SOURCE PASSAGE.
****************
The OFT is keen to ensure that competition in this sector works well. The OFT is particularly seeking information about:
There have been many reviews of the procurement of ICT by the public sector yet few studies have examined whether aspects of the supply side of the market inhibit competition. The OFT's review aims to address this imbalance.
Clive Maxwell, OFT Chief Executive , said:
'This work demonstrates a continued focus by the OFT on markets related to public services. Information and communication technology is a crucial part of any modern economy and is key to improving productivity in public services as well as businesses. Given the vital role that this technology plays in the delivery of public services and the cost to the taxpayer, the OFT believes it is important to explore whether there are any restrictions on competition. 'We want to hear both from industry suppliers and public sector users about how competition in this market works, any problems that they have experienced, and how it could be made to work better.'
More information about the specific issues being considered by the OFT can be found at on the Call for information page. The effective deadline is 18 August 2013.
****************
SHORT EXERCISE. Quote the passage on competition in public sector ICT from "Clive Maxwell, OFT" up to and including "18 August 2013.".

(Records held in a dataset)
****************
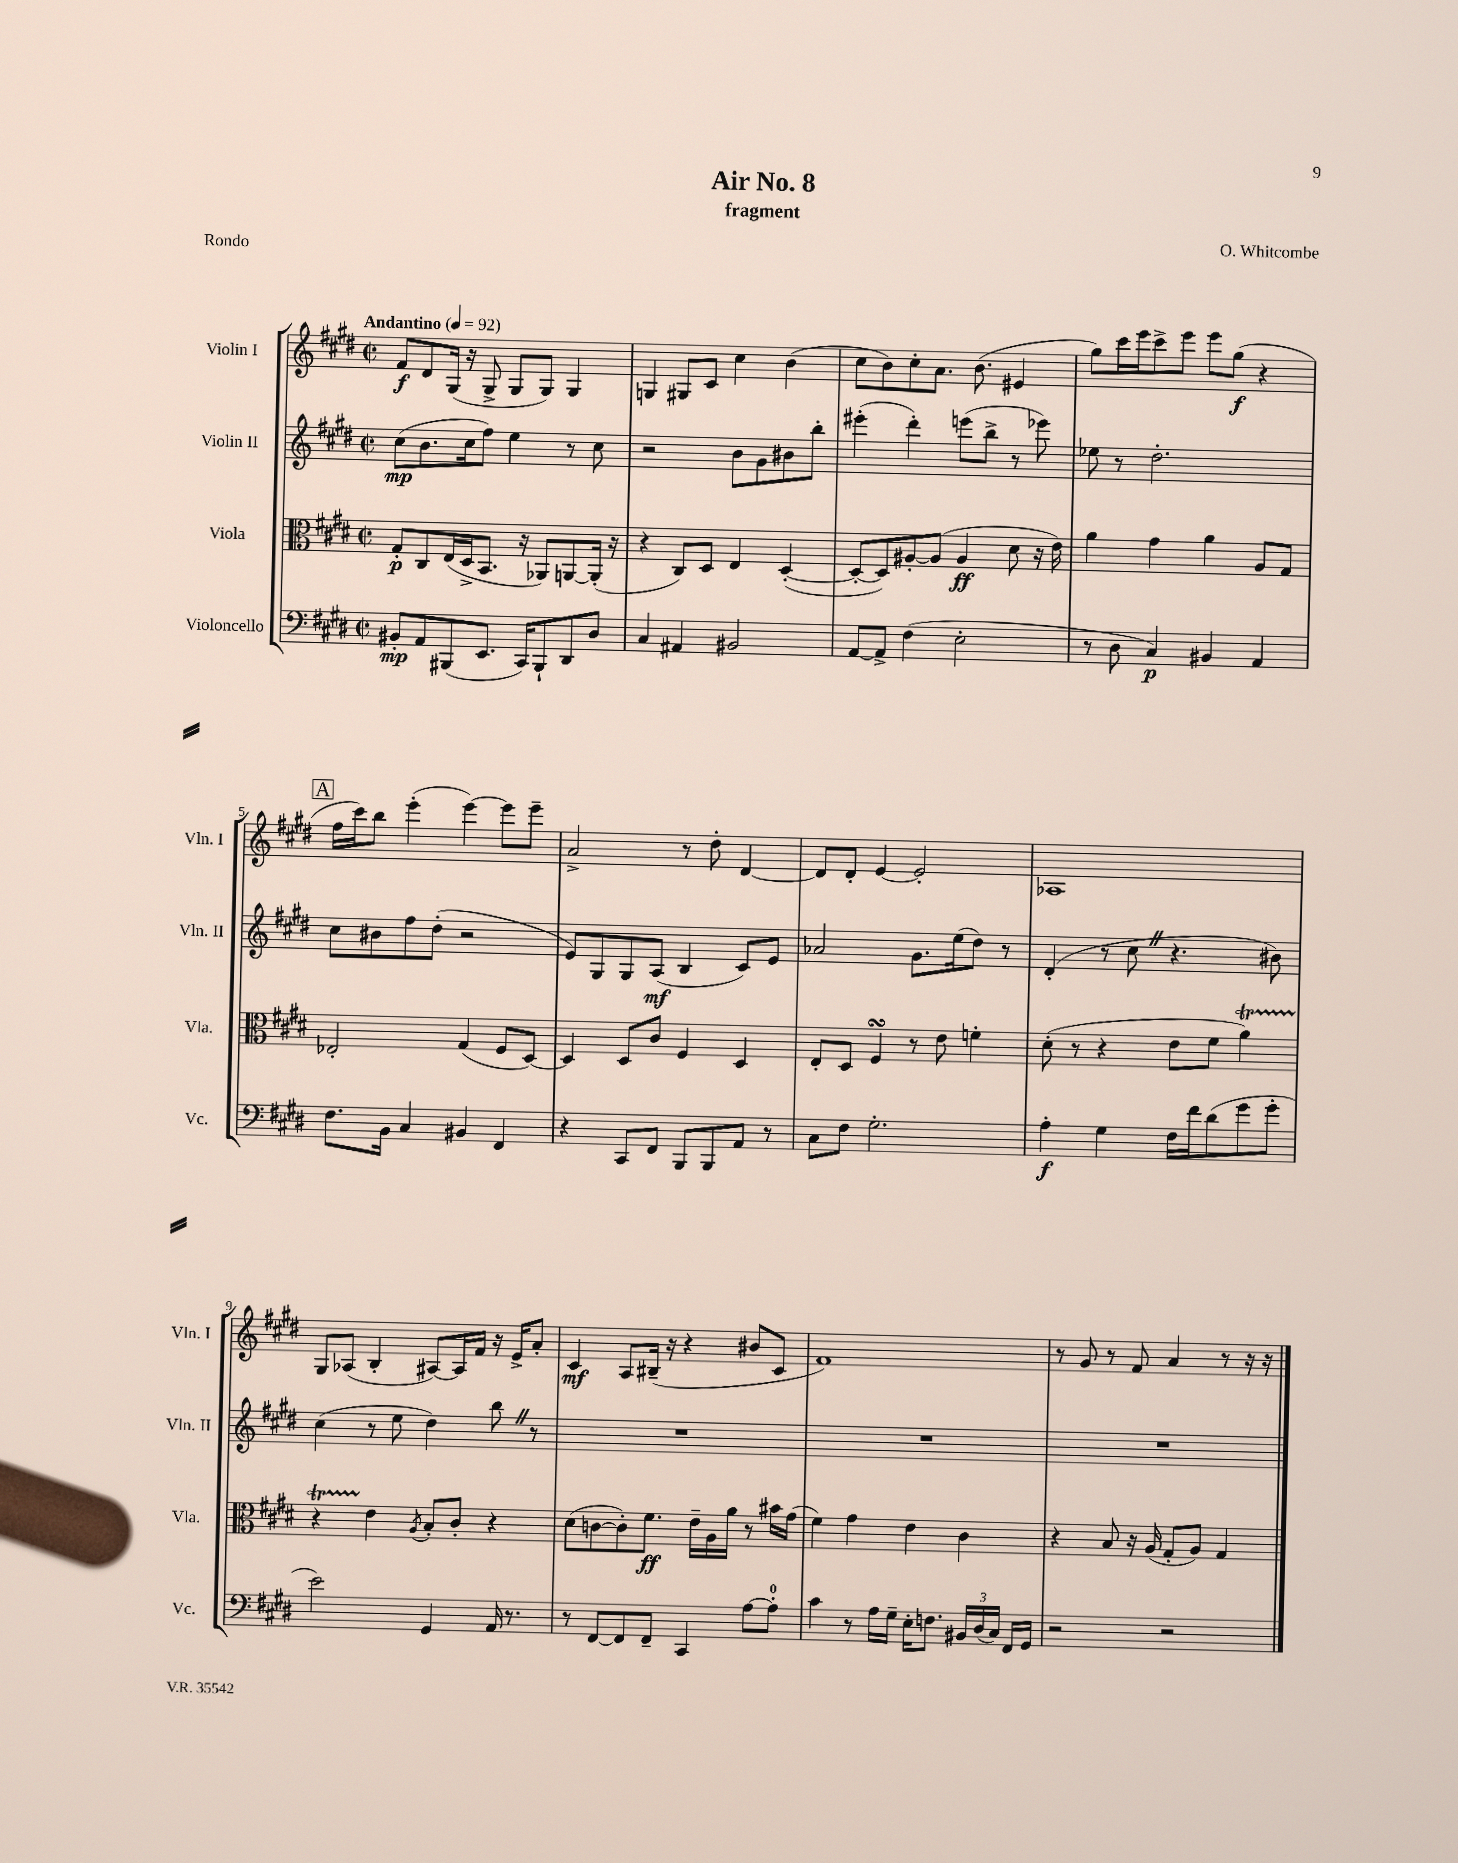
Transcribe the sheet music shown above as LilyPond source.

\header { title = "Air No. 8" composer = "O. Whitcombe" subtitle = "fragment" piece = "Rondo" }
<<
\new StaffGroup <<
\new Staff = "s0" \with { instrumentName = "Violin I" shortInstrumentName = "Vln. I" } {
    \clef treble \key e \major \defaultTimeSignature \time 2/2 \tempo "Andantino" 4 = 92
    \autoBeamOff fis'8[\f dis'8 gis16]( r16 gis8-> gis8[ gis8]) gis4 |
    g4 gis8[ cis'8] cis''4 b'4( |
    cis''8[ b'8) cis''8-. a'8.] b'8.( eis'4 |
    gis''8[) cis'''16 e'''16 cis'''8-> e'''8] e'''8[ gis''8]\f( r4 |
    \mark \markup { \box "A" } fis''16[ cis'''16) b''8] e'''4-.( e'''4~) e'''8[ e'''8]-- |
    a'2-> r8 dis''8-. dis'4~ |
    dis'8[ dis'8]-. e'4~ e'2-. |
    aes1 |
    gis8[ aes8]( b4-. ais8[~) ais16 fis'16] r16 e'16[-> a'8]-. |
    cis'4\mf a8[ bis16]--( r16 r4 bis'8[ cis'8] |
    fis'1) |
    r8 gis'8 r8 fis'8 a'4 r8 r16 r16 \bar "|." |
}
\new Staff = "s1" \with { instrumentName = "Violin II" shortInstrumentName = "Vln. II" } {
    \clef treble \key e \major \defaultTimeSignature \time 2/2
    \autoBeamOff cis''8[\mp( b'8. cis''16 fis''8]) e''4 r8 cis''8 |
    r2 b'8[ gis'8 bis'8 b''8]-. |
    eis'''4-.( dis'''4-.) e'''8[( b''8]-> r8 ees'''8) |
    ees''8 r8 dis''2.-. |
    \mark \markup { \box "A" } cis''8[ bis'8 fis''8 dis''8]-.( r2 |
    e'8[) gis8 gis8 a8]\mf( b4 cis'8[) e'8] |
    aes'2 gis'8.[ e''16( dis''8]) r8 |
    dis'4-.( r8 cis''8 \once \override BreathingSign.text = \markup { \musicglyph "scripts.caesura.straight" } \breathe r4. bis'8) |
    cis''4( r8 e''8 dis''4) b''8 \once \override BreathingSign.text = \markup { \musicglyph "scripts.caesura.straight" } \breathe r8 |
    R1 |
    R1 |
    R1 \bar "|." |
}
\new Staff = "s2" \with { instrumentName = "Viola" shortInstrumentName = "Vla." } {
    \clef alto \key e \major \defaultTimeSignature \time 2/2
    \autoBeamOff gis8[-.\p cis8 e16( dis16-> b,8.] r16 aes,8[) a,8~ a,16]-.( r16 |
    r4 cis8[) dis8] e4 dis4~-.( |
    dis8[~-. dis8) ais8~-. ais8]( ais4\ff dis'8 r16 e'16) |
    a'4 gis'4 a'4 a8[ gis8] |
    \mark \markup { \box "A" } ees2-. gis4( fis8[ dis8]~) |
    dis4 dis8[ cis'8] fis4 dis4 |
    e8[-. dis8] fis4\turn r8 e'8 f'4-. |
    dis'8-.( r8 r4 e'8[ fis'8] a'4\startTrillSpan) |
    r4 e'4\stopTrillSpan \acciaccatura { a8 } b8[-. cis'8]-. r4 |
    dis'8[( c'8~ c'8-.) fis'8.]\ff e'16[-- a16 a'16] r8 bis'16[ gis'16]( |
    fis'4) gis'4 e'4 cis'4 |
    r4 b8 r16 a16( gis8[-. a8]) gis4 \bar "|." |
}
\new Staff = "s3" \with { instrumentName = "Violoncello" shortInstrumentName = "Vc." } {
    \clef bass \key e \major \defaultTimeSignature \time 2/2
    \autoBeamOff bis,8[-.\mp a,8 bis,,8( e,8.] cis,16[) bis,,8-! dis,8 dis8] |
    cis4 ais,4 bis,2 |
    a,8[~ a,8]-> fis4( e2-. |
    r8 dis8 cis4\p) bis,4 a,4 |
    \mark \markup { \box "A" } fis8.[ b,16] cis4 bis,4 fis,4 |
    r4 cis,8[ fis,8] b,,8[ b,,8 a,8] r8 |
    cis8[ fis8] gis2.-. |
    a4-.\f gis4 fis16[ fis'16 dis'8( gis'8 gis'8]-. |
    e'2) gis,4 a,16 r8. |
    r8 fis,8[~ fis,8 fis,8]-- cis,4 a8[~ a8]-0-. |
    cis'4 r8 a16[ gis16]-- e16[-. f8.] \tuplet 3/2 { bis,16[ dis16( cis16]) } fis,16[ gis,16] |
    r2 r2 \bar "|." |
}
>>
>>
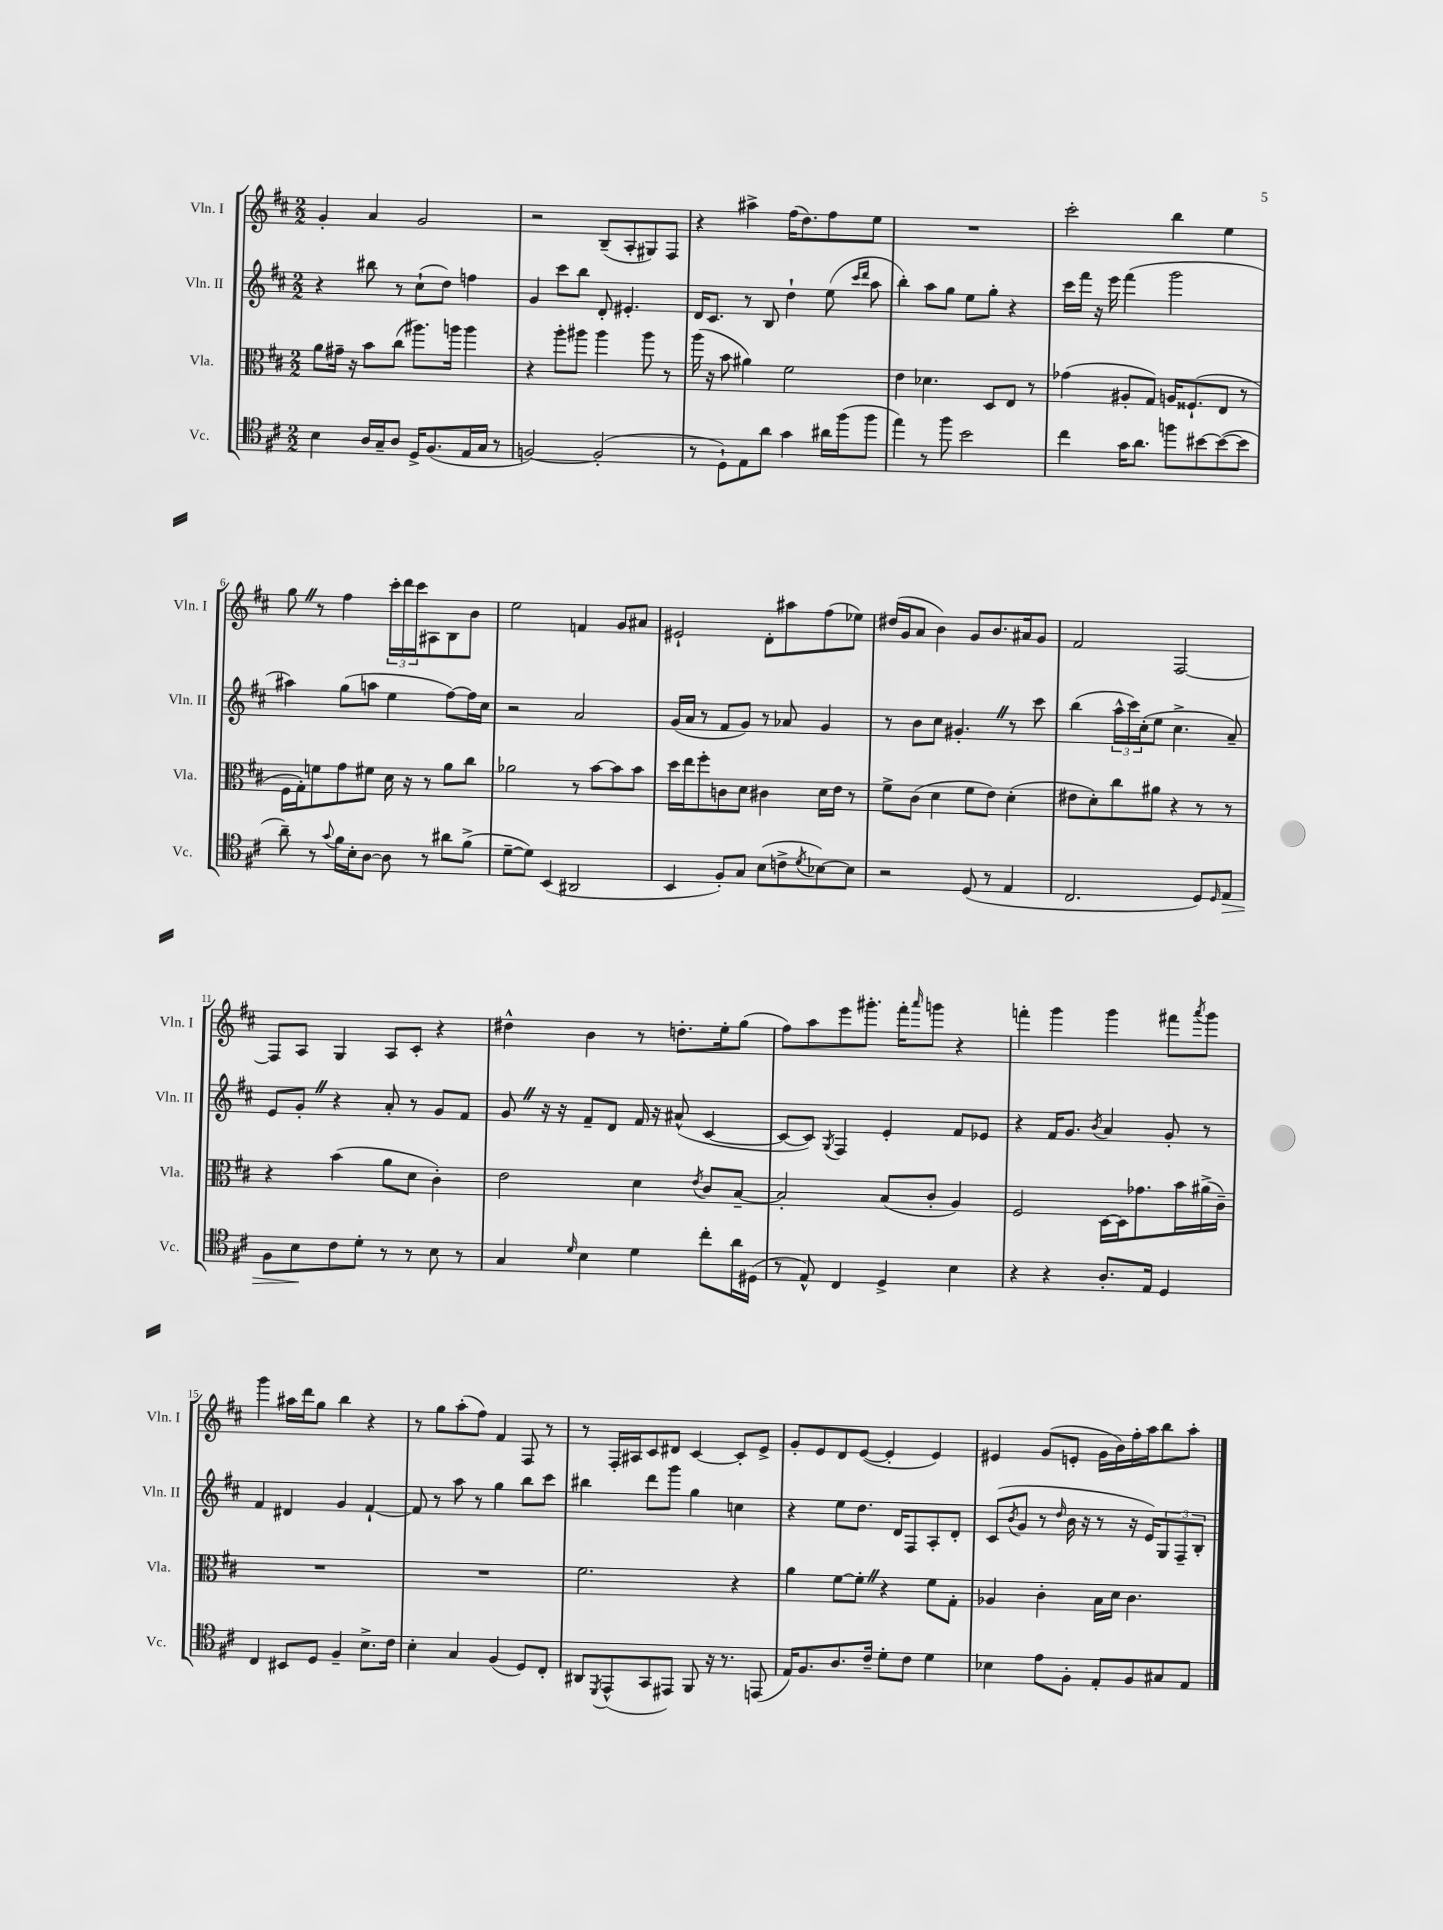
****************
SOLVED PROBLEM.
Clive Maxwell, OFT Chief Executive , said:
'This work demonstrates a continued focus by the OFT on markets related to public services. Information and communication technology is a crucial part of any modern economy and is key to improving productivity in public services as well as businesses. Given the vital role that this technology plays in the delivery of public services and the cost to the taxpayer, the OFT believes it is important to explore whether there are any restrictions on competition. 'We want to hear both from industry suppliers and public sector users about how competition in this market works, any problems that they have experienced, and how it could be made to work better.'
More information about the specific issues being considered by the OFT can be found at on the Call for information page. The effective deadline is 18 August 2013.